I guess my start with food is one which we all have in common. Suckling on the juice from a mammary gland, followed by jars of various applesauce-consistency foods, most of which were not apple. I am told that once I was finished with these rather unappealing delights, my first bite of truly solid food was, in fact, a McDonald's french fry (cue the wailing gourmets and the rants of Tony Bourdain). Now I am sure, if my parents knew that this rush of grease and sodium would set me on the track towards an unattractive overweight pubescent youth, they would have given me a slice of soft pear instead, but I digress.

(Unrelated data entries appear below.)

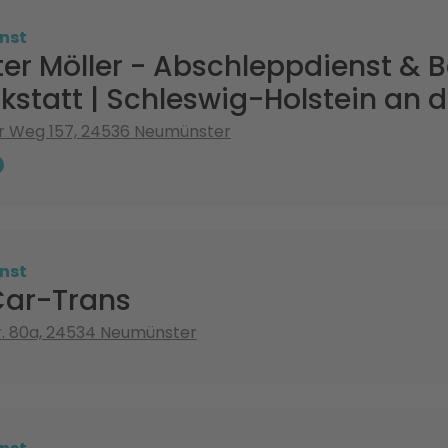
nst
er Möller - Abschleppdienst & 
statt | Schleswig-Holstein an d
r Weg 157, 24536 Neumünster
nst
Car-Trans
r. 80a, 24534 Neumünster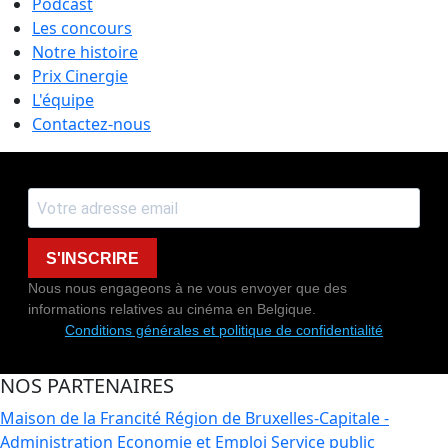
Podcast
Les concours
Notre histoire
Prix Cinergie
L'équipe
Contactez-nous
S'INSCRIRE
Nous nous engageons à ne vous envoyer que des
informations relatives au cinéma en Belgique.
Conditions générales et politique de confidentialité
NOS PARTENAIRES
Maison de la Francité
Région de Bruxelles-Capitale -
Administration Economie et Emploi
Service public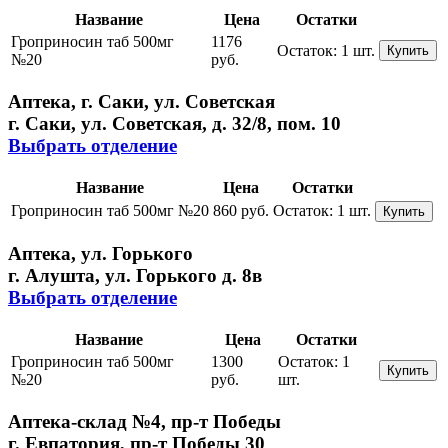
Название
Цена
Остатки
Гроприносин таб 500мг
1176
Остаток:
1 шт.
Купить
№20
руб.
Аптека, г. Саки, ул. Советская
г. Саки, ул. Советская, д. 32/8, пом. 10
Выбрать отделение
Название
Цена
Остатки
Гроприносин таб 500мг №20
860 руб.
Остаток:
1 шт.
Купить
Аптека, ул. Горького
г. Алушта, ул. Горького д. 8в
Выбрать отделение
Название
Цена
Остатки
Гроприносин таб 500мг
1300
Остаток:
1
Купить
№20
руб.
шт.
Аптека-склад №4, пр-т Победы
г. Евпатория, пр-т Победы 30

My childhood association with food was one of repetition and desire to collect all the toys in a Happy Meal. At home a typical week would be the following:
Monday: Spaghetti
Tuesday: Pork Chops
Wednesday: McDonalds
Thursday: Casserole
Fridays: Eat Out
And every week it was the same. Occasionally Casserole was swapped for tacos (meaning glass like shrapnel causing shells full of red grease covered meat), and sometimes Pork Chops for soup (canned, good lord make your own soup? Thats for people with time). These bland and repetitive foods made me wish to make my own food, and when I was home alone I would take to the pantry and create whatever I could. I would jazz up those bland canned soups with more veggies and pepper. Eventually I figured out how to do more.
When my teenage years came around, I was already cooking stuff for myself. Albeit at the time the things werent difficult, but I made them myself, and I was proud. However, at this age, I also had expanded like a balloon full of helium, only not so light. I tried to deny it, but I knew the truth, I was a fat horrid cow with breasts larger than my mothers. So once High School came around I vowed to make sure I knew what I was eating.
The years ticked on, and my family finally got cable, and the Food Network. Like mana from heaven. While children my age were coming home from school and playing video games, doing homework, talking to friends, doing drugs,...masturbating..., I was sitting on my floor watching people make amazing food before my eyes. It made me think "Holy crap what is this gruel Ive been making?" and I began to observe everything they did. Every knife motion, every seasoning, every ingredient I never heard of I immediately looked up on. I wanted to make that there on my screen, and I did.
Now, a young man, I want more. I want to live food. I want to go and taste and make things, try everything from the unusual to the classic, from the insanely complicated and muddled to the heavenly simplistic and clean. I read food blogs and listen to radio shows and I want that life. Food has become an obsession for me, and I love it.